:: EXERCISE ::
Rewrite the text lines of the records below, putting "東京都" wherever "神奈川県" appears and changing nothing else. Leave the pictures out of your answer.

Dataset entries
╭──
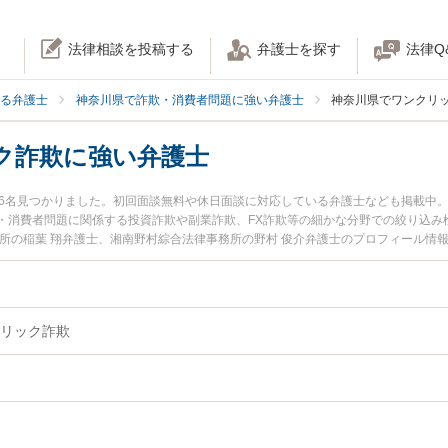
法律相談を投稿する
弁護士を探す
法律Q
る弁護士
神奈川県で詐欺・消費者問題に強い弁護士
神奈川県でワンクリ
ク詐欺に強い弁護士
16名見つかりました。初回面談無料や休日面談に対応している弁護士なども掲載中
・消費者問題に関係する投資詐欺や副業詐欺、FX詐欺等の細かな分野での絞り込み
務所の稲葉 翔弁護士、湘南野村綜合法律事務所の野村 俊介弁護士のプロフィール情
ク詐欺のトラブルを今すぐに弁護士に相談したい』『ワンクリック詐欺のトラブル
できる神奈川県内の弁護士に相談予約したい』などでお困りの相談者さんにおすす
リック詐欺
╰──
:: RESPONSE AREA ::
法律相談を投稿する
弁護士を探す
法律Q
る弁護士
東京都で詐欺・消費者問題に強い弁護士
東京都でワンクリ
ク詐欺に強い弁護士
16名見つかりました。初回面談無料や休日面談に対応している弁護士なども掲載中
・消費者問題に関係する投資詐欺や副業詐欺、FX詐欺等の細かな分野での絞り込み
務所の稲葉 翔弁護士、湘南野村綜合法律事務所の野村 俊介弁護士のプロフィール情
ク詐欺のトラブルを今すぐに弁護士に相談したい』『ワンクリック詐欺のトラブル
できる東京都内の弁護士に相談予約したい』などでお困りの相談者さんにおすす
リック詐欺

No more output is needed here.